Estratégia do PT para as Eleições de 2026
O Partido dos Trabalhadores (PT) já delineou sua abordagem para as eleições de 2026 no Senado, com um foco especial em estados que possuem um número reduzido de eleitores. A meta é ampliar sua bancada na Casa, buscando maximizar as chances de sucesso em disputas eleitorais que tendem a exigir menos votos para garantir uma cadeira.
Durante o próximo pleito, dois terços das cadeiras do Senado estarão em jogo, totalizando 54 vagas com mandatos de oito anos. Cada estado conta com três senadores, e o eleitor deverá escolher dois nomes nas urnas. Essa dinâmica torna a configuração do voto ainda mais crucial para os partidos.
Prioridade em Estados com Menor Eleitorado
Uma avaliação interna do PT revelou que, em estados com menos eleitores, é necessário um número menor de votos para assegurar uma posição no Senado. Assim, a estratégia do partido se volta prioritariamente para regiões como Acre, Amapá, Tocantins, Sergipe e Rio Grande do Norte. Esses locais foram escolhidos com base na percepção de que a disputa eleitoral é mais favorável nessas áreas.
Os dados das eleições anteriores reforçam essa análise. No Acre, por exemplo, Alan Rick Miranda, do União Brasil, foi eleito em 2022 com apenas 154.312 votos. Já no Tocantins, Professora Dorinha, também do União Brasil, garantiu sua vaga com 395.408 votos. Por outro lado, em estados com colégios eleitorais mais robustos, a quantidade necessária de votos é significativamente maior. Marcos Pontes, do PL, venceu em São Paulo com extraordinários 9.901.895 votos, e Romário foi eleito no Rio de Janeiro com 2.240.045 votos.

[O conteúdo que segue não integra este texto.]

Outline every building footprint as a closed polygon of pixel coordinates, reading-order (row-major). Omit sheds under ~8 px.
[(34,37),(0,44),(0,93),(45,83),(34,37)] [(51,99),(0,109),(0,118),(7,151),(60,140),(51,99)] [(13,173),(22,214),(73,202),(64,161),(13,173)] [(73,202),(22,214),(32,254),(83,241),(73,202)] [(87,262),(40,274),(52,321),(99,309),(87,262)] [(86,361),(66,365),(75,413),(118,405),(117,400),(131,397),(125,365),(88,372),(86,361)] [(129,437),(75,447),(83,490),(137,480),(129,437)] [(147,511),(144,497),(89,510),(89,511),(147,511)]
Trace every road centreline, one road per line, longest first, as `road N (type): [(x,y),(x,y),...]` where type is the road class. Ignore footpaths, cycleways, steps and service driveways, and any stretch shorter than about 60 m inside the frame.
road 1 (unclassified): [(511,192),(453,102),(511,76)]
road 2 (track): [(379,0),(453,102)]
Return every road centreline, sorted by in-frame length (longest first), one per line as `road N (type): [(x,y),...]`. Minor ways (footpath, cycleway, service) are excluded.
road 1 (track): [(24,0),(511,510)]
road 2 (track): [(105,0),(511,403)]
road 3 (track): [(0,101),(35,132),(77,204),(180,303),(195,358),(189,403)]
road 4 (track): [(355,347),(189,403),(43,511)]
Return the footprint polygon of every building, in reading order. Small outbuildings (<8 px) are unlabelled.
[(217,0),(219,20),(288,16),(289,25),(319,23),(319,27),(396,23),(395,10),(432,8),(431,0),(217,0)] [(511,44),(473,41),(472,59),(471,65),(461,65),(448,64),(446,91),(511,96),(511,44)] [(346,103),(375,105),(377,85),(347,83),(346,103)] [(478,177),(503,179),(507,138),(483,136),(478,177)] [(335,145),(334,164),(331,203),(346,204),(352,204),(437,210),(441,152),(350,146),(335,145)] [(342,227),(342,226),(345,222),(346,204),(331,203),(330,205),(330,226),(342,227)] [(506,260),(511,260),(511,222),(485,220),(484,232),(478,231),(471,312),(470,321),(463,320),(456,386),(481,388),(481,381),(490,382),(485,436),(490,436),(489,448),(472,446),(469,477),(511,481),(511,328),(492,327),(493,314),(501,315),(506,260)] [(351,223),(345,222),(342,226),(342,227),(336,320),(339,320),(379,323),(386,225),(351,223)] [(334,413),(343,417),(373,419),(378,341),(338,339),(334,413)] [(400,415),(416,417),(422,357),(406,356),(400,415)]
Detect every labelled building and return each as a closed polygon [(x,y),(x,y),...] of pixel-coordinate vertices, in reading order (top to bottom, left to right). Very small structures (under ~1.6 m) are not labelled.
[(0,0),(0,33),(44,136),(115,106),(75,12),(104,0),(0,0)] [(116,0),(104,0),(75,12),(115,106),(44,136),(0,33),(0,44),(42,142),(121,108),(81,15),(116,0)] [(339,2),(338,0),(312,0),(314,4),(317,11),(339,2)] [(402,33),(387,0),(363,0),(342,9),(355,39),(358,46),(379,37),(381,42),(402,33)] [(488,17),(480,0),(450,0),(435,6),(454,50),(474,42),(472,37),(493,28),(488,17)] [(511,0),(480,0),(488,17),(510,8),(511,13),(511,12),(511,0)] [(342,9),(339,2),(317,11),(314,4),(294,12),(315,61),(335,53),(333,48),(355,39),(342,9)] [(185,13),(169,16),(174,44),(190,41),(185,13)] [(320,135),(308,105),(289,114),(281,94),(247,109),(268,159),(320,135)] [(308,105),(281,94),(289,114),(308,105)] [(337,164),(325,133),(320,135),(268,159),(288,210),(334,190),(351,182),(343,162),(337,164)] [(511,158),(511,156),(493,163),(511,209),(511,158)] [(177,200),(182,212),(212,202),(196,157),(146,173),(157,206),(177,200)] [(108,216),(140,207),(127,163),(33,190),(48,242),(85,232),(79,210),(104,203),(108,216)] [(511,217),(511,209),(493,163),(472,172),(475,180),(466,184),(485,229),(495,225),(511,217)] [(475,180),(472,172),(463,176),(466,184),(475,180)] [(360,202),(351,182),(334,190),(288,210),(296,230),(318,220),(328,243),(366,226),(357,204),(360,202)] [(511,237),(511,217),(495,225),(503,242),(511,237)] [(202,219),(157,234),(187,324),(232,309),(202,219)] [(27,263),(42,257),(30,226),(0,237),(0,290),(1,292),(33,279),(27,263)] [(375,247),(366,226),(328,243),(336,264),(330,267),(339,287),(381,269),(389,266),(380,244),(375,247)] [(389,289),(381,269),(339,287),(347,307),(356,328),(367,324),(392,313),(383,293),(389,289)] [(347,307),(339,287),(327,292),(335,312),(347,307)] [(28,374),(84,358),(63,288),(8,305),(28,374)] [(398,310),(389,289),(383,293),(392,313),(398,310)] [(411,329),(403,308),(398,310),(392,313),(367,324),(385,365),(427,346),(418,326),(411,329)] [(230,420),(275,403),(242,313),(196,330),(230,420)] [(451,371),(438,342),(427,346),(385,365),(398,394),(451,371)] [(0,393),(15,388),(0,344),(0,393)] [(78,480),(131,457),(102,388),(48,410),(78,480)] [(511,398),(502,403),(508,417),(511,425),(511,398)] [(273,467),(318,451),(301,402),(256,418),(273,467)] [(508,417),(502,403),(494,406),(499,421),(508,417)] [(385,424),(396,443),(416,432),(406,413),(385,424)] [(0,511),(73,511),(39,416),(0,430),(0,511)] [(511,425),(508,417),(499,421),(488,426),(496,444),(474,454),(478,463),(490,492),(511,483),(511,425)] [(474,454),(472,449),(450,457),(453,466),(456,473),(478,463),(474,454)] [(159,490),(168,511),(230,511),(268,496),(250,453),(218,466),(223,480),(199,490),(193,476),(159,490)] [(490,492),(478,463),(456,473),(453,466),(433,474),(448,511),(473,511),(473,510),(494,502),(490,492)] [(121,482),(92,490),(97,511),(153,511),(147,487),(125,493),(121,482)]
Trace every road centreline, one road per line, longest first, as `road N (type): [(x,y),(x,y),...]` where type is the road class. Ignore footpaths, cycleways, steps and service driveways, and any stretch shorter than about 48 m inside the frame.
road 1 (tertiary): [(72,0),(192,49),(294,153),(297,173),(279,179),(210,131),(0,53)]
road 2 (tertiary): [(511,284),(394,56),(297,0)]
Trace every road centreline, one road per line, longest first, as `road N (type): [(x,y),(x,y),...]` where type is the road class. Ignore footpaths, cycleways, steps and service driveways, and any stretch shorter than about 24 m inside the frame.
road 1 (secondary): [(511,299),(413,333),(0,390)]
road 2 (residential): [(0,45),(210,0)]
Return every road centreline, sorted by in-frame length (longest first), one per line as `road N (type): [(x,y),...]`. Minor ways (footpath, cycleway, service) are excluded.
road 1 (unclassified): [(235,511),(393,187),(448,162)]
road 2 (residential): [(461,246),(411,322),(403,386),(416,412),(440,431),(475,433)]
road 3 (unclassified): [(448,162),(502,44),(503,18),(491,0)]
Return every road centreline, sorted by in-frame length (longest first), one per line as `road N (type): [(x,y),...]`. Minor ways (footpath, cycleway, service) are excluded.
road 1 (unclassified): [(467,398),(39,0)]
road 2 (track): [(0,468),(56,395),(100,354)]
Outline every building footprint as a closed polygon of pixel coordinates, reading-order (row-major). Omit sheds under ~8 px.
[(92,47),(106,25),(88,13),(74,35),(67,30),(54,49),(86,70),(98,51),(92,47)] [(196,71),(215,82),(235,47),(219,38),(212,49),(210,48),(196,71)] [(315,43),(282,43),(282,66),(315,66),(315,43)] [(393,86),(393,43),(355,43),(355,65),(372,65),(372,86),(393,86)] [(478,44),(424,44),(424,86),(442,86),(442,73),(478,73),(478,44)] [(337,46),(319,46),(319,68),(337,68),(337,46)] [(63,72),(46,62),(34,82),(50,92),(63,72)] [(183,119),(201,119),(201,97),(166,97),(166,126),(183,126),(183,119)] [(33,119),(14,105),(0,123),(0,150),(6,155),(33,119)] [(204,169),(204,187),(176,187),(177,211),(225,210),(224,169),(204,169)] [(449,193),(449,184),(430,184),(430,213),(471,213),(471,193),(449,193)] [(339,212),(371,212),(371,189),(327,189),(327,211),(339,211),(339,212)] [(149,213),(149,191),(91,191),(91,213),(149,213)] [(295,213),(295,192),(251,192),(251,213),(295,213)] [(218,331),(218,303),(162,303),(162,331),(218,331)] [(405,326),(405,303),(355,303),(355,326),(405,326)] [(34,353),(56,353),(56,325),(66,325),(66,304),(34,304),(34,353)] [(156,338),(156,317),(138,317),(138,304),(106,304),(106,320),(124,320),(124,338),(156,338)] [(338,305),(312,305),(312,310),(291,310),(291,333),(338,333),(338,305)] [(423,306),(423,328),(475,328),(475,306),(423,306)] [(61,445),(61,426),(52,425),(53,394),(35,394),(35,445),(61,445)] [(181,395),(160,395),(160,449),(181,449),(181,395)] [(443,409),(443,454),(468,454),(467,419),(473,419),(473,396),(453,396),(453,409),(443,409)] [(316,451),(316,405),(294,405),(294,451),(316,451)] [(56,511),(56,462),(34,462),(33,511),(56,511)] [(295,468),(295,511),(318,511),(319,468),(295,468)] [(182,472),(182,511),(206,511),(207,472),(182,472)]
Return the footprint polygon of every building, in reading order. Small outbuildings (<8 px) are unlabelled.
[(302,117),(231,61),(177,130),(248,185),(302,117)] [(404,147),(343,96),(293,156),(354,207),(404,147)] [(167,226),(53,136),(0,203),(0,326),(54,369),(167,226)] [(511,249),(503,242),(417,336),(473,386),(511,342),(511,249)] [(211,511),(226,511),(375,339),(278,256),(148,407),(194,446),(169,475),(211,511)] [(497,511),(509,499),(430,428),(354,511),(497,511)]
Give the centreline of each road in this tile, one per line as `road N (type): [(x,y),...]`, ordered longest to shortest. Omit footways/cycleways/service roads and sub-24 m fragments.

Potenciais Pré-Candidatos em Estados Menores
Conforme apurado pelo portal R7, o PT já está trabalhando em nomes para viabilizar essa estratégia de expansão. No Tocantins, o partido está apostando no ex-deputado Paulo Mourão como pré-candidato. No Acre, Jorge Viana, que já ocupou o cargo de senador entre 2011 e 2019, é cotado para tentar retornar à Casa.
No Amapá, espera-se a tentativa de reeleição de Randolfe Rodrigues. Em Sergipe, Rogério Carvalho é apontado como uma das principais apostas da sigla. Por fim, no Rio Grande do Norte, a governadora Fátima Bezerra deve ser lançada como candidata ao Senado.
Desafios em Estados com Grande Eleitorado
Por outro lado, a abordagem do PT em estados com maior número de eleitores tende a ser distinta, com foco em nomes de maior notoriedade nacional. No Distrito Federal, a deputada Erika Kokay é mencionada como uma possível candidata. Em Santa Catarina, o partido vê em Décio Lima, presidente do Sebrae, uma boa opção para a disputa.
No entanto, a situação é mais complexa quando se fala em São Paulo, onde não há ainda uma definição clara. Entre os nomes considerados estão os ministros Marina Silva, Simone Tebet e Fernando Haddad, todos figurando como opções para a disputa no maior colégio eleitoral do Brasil. A escolha de candidatos com alta visibilidade pode ser uma estratégia para conquistar um maior número de votos.